Teaching a robot to walk – even poorly – requires huge investment into computational resources. How is it that even the simplest animals are able to achieve far more sophisticated feats of manoeuvrability?
In a paper published today in the Proceedings of the National Academy of Sciences (PNAS), cross-disciplinary researchers have taken a major step forward in answering this question.
Perhaps surprisingly, a feature of many animals’ movement is that substantial forces are produced in directions other than those necessary for the animal to move through its environment. Some of these are perpendicular (or even opposite!) to the direction of travel.
This paper demonstrates how these so-called “antagonistic” (or mutually opposing) movements are the secret underlying nature’s ability to eliminate the trade-off between manoeuvrability and stability.
A pain in the bass
Researchers from the fields of robotics, biology and computational modelling have been collaborating to explain how animals can execute incredible feats of manoeuvrability with little-to-no conscious effort.
Anyone who has witnessed a game of robot soccer will realise that humanoid robots are far from graceful in their attempts at walking – check out the video below.
This problem becomes more prominent as the size of robots increase, with the adult-sized RoboCup league still requiring human handlers to prevent the robots from falling.
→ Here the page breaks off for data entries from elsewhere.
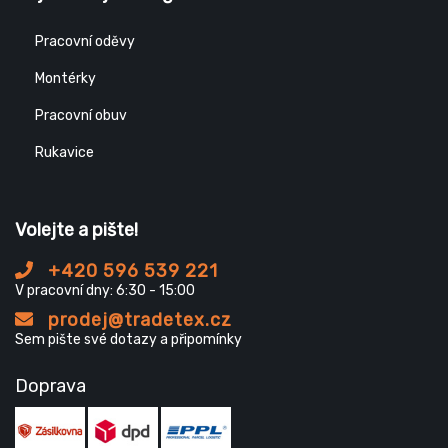
Pracovní oděvy
Montérky
Pracovní obuv
Rukavice
Volejte a pište!
+420 596 539 221
V pracovní dny: 6:30 - 15:00
prodej@tradetex.cz
Sem pište své dotazy a připomínky
Doprava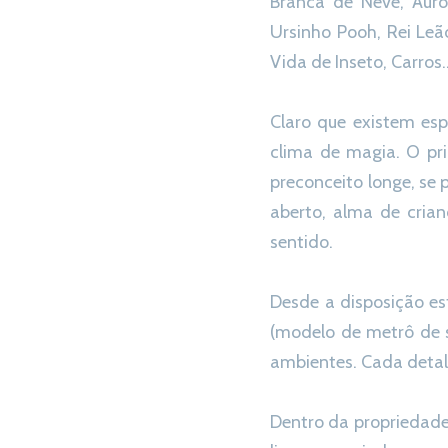
Branca de Neve, Auror
Ursinho Pooh, Rei Leã
Vida de Inseto, Carros
Claro que existem es
clima de magia. O pri
preconceito longe, se 
aberto, alma de crian
sentido.
Desde a disposição es
(modelo de metrô de s
ambientes. Cada detal
Dentro da propriedade 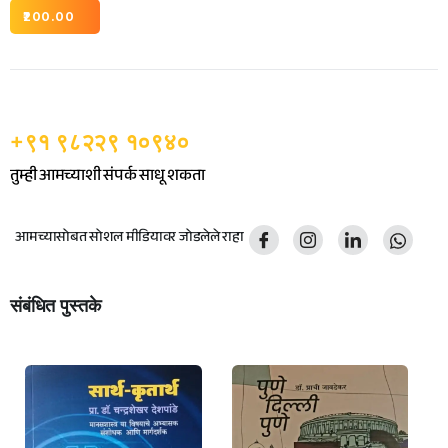
200.00
+९१ ९८२२९ १०९४०
तुम्ही आमच्याशी संपर्क साधू शकता
आमच्यासोबत सोशल मीडियावर जोडलेले राहा
संबंधित पुस्तके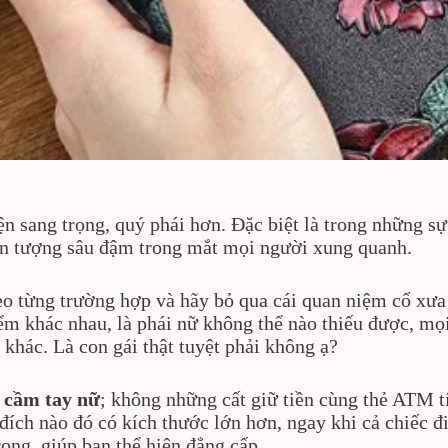
 sang trọng, quý phái hơn. Đặc biệt là trong những sự 
 ấn tượng sâu đậm trong mắt mọi người xung quanh.
eo từng trường hợp và hãy bỏ qua cái quan niệm cổ xưa
iểm khác nhau, là phái nữ không thể nào thiếu được, mọi
 khác. Là con gái thật tuyệt phải không ạ?
í cầm tay nữ
; không những cất giữ tiền cùng thẻ ATM tí
 đích nào đó có kích thước lớn hơn, ngay khi cả chiếc 
rọng, giúp bạn thể hiện đẳng cấp.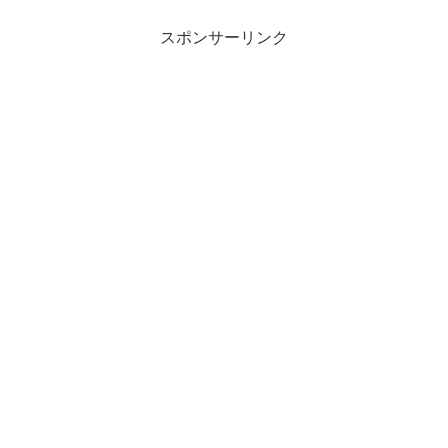
スポンサーリンク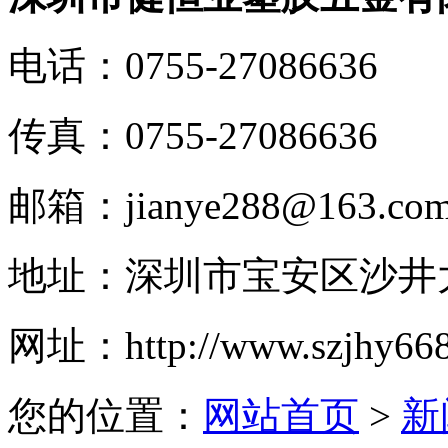
电话：
0755-27086636
传真：
0755-27086636
邮箱：
jianye288@163.co
地址：
深圳市宝安区沙井大
网址：
http://www.szjhy66
您的位置：
网站首页
>
新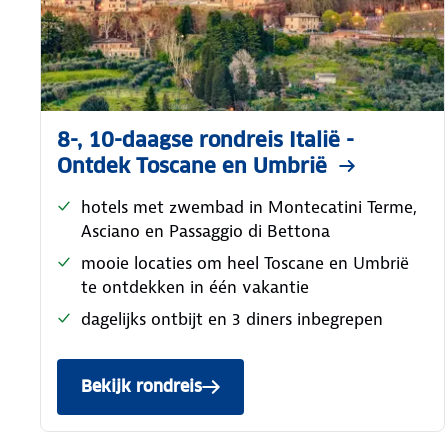
8-, 10-daagse rondreis Italië -
Ontdek Toscane en Umbrië
hotels met zwembad in Montecatini Terme,
Asciano en Passaggio di Bettona
mooie locaties om heel Toscane en Umbrië
te ontdekken in één vakantie
dagelijks ontbijt en 3 diners inbegrepen
Bekijk rondreis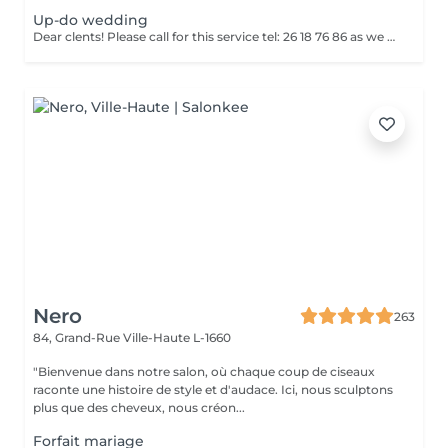
Up-do wedding
Dear clents! Please call for this service tel: 26 18 76 86 as we need to book a trial styling before the big day. Wash-blowout- pins-curls/straightincluded A test run is a must, at least a week before! (Included)
Nero
263
84, Grand-Rue
Ville-Haute L-1660
"Bienvenue dans notre salon, où chaque coup de ciseaux
raconte une histoire de style et d'audace. Ici, nous sculptons
plus que des cheveux, nous créon...
Forfait mariage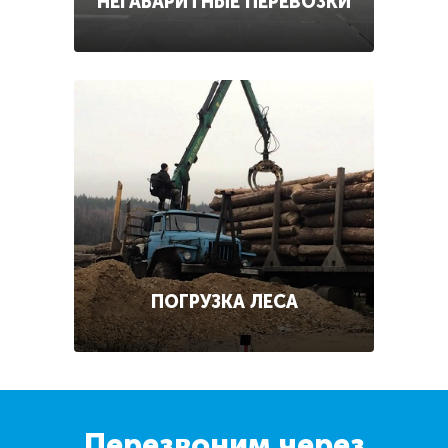
НЕГАБАРИТНЫЕ ПЕРЕВОЗКИ
ПОГРУЗКА ЛЕСА
Перезвоним через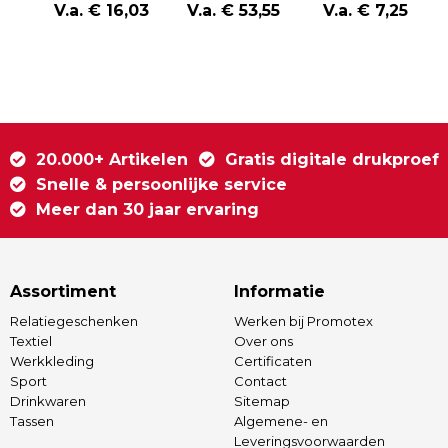
plastic
plastic
plastic 3W-
V.a. € 16,03
V.a. € 53,55
V.a. € 7,25
magnetische
karaokeset met
luidspreker
5W-luidspreker
2 microfoons
20.000+ Artikelen
Gratis digitale drukproef
Snelle & persoonlijke service
Meer dan 30 jaar ervaring
Assortiment
Informatie
Relatiegeschenken
Werken bij Promotex
Textiel
Over ons
Werkkleding
Certificaten
Sport
Contact
Drinkwaren
Sitemap
Tassen
Algemene- en
Leveringsvoorwaarden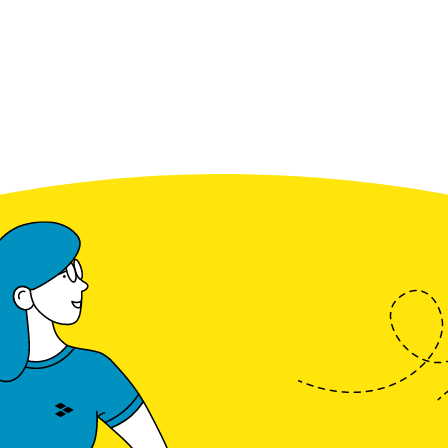
Commerciële batterijopslag: zelfconsumptie ver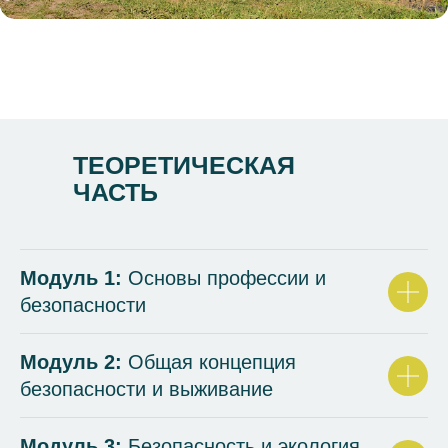
ТЕОРЕТИЧЕСКАЯ
ЧАСТЬ
Модуль 1:
Основы профессии и
безопасности
Модуль 2:
Общая концепция
безопасности и выживание
Модуль 3:
Безопасность и экология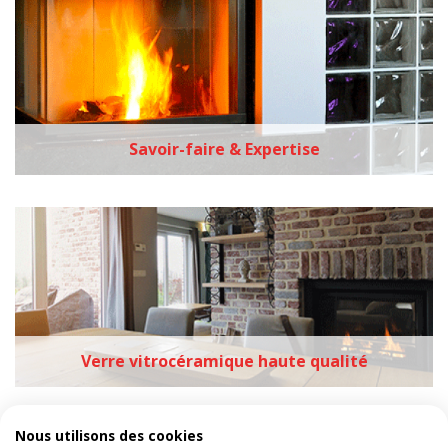
Savoir-faire & Expertise
Verre vitrocéramique haute qualité
Nous utilisons des cookies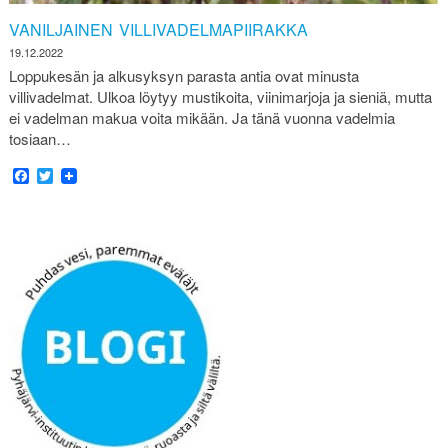
VANILJAINEN VILLIVADELMAPIIRAKKA
19.12.2022
Loppukesän ja alkusyksyn parasta antia ovat minusta
villivadelmat. Ulkoa löytyy mustikoita, viinimarjoja ja sieniä, mutta
ei vadelman makua voita mikään. Ja tänä vuonna vadelmia
tosiaan…
Facebook
Twitter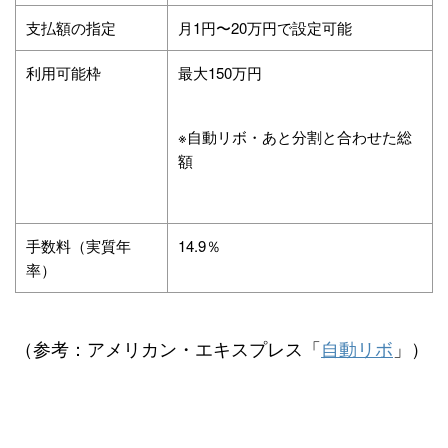
支払額の指定
月1円〜20万円で設定可能
利用可能枠
最大150万円
※自動リボ・あと分割と合わせた総
額
手数料（実質年
14.9％
率）
（参考：アメリカン・エキスプレス「
自動リボ
」）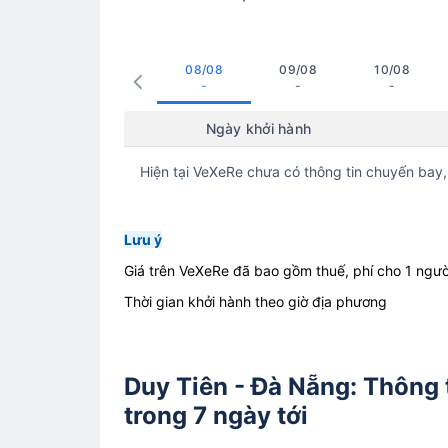
08/08
09/08
10/08
-
-
-
Ngày khởi hành
Hiện tại VeXeRe chưa có thông tin chuyến bay,
Lưu ý
Giá trên VeXeRe đã bao gồm thuế, phí cho 1 ngườ
Thời gian khởi hành theo giờ địa phương
Duy Tiên - Đà Nẵng: Thông 
trong 7 ngày tới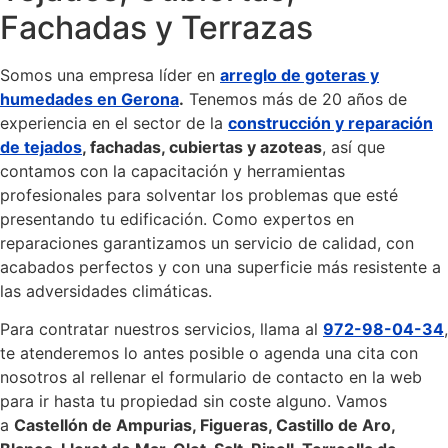
Fachadas y Terrazas
Somos una empresa líder en
arreglo de goteras y
humedades en Gerona
.
Tenemos más de 20 años de
experiencia en el sector de la
construcción y reparación
de tejados
, fachadas, cubiertas y azoteas
, así que
contamos con la capacitación y herramientas
profesionales para solventar los problemas que esté
presentando tu edificación. Como expertos en
reparaciones garantizamos un servicio de calidad, con
acabados perfectos y con una superficie más resistente a
las adversidades climáticas.
Para contratar nuestros servicios, llama al
972-98-04-34
,
te atenderemos lo antes posible o agenda una cita con
nosotros al rellenar el formulario de contacto en la web
para ir hasta tu propiedad sin coste alguno. Vamos
a
Castellón de Ampurias, Figueras, Castillo de Aro,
Aside from the obvious limitations of large robots requiring large motors, struggles arise in both stages of “teaching” a robot to walk:
- The walk engine: a kinematic model must be derived for the robot, with corresponding systems to dynamically control balance as the robot walks. Although many of these models are derived from simple ideas (such as the commonplace inverted pendulum model), their implementation is complex and parametrised by dozens of different values.
- Parameter optimisation: a typical bipedal robot walk engine may contain in excess of 50 individual parameters, representing both physical properties (such as stance height, step length) and more abstract feedback controller values.
Both of these components is the focus of much research, with the latter posing such a complex task that it has motivated the development of speciality optimisation algorithms.
As the mutually opposing forces exhibited during an animals’ movement effectively “cancel out” over each gait cycle, they are difficult to observe and their role has previously remained a mystery.
Although clearly not contributing directly to the animals’ movement, today’s PNAS paper demonstrates that these forces play the equally important role of simplifying and enhancing the actual control of locomotion.
This relationship was investigated by studying the movement of the glass knifefish (Eigenmannia virescens), which produces mutually opposing forces during a “hovering” behaviour similar to a hummingbird feeding from a moving flower.
In principle, the glass knifefish could adopt a simple locomotion strategy of moving its fin in one direction or another. However, for some additional energetic cost, the fish instead adopts a strategy that relies on mutually opposing forces to stabilise using feedback control of counter-propagating waves.
These waves offer two major advantages over simpler strategies:
- they passively reject perturbations (resulting in increased passive stability)
- they require considerably less control effort (increased manoeuvrability).
This elimination of the trade-off between manoeuvrability and stability, discovered in measurements of the knifefish, was later confirmed using computational models and experimentation with biomimetic robot (shown in the figure above).
In addition to challenging the manoeuvrability-stability dichotomy within biological locomotion, this research challenges the same trade-off within the engineering of mobile robots.
Evidence suggests that the very design of animal morphology facilitates control, thereby reducing the number of physical parameters that must be managed by the nervous system. With further research and modelling of how animals utilise mutually opposing forces, future generations of robots may equivalently require significantly fewer parameters to control.
This dimensionality reduction would improve the tractability of tuning these parameters to their optimal values, resulting in further improvement in the performance of robot locomotion.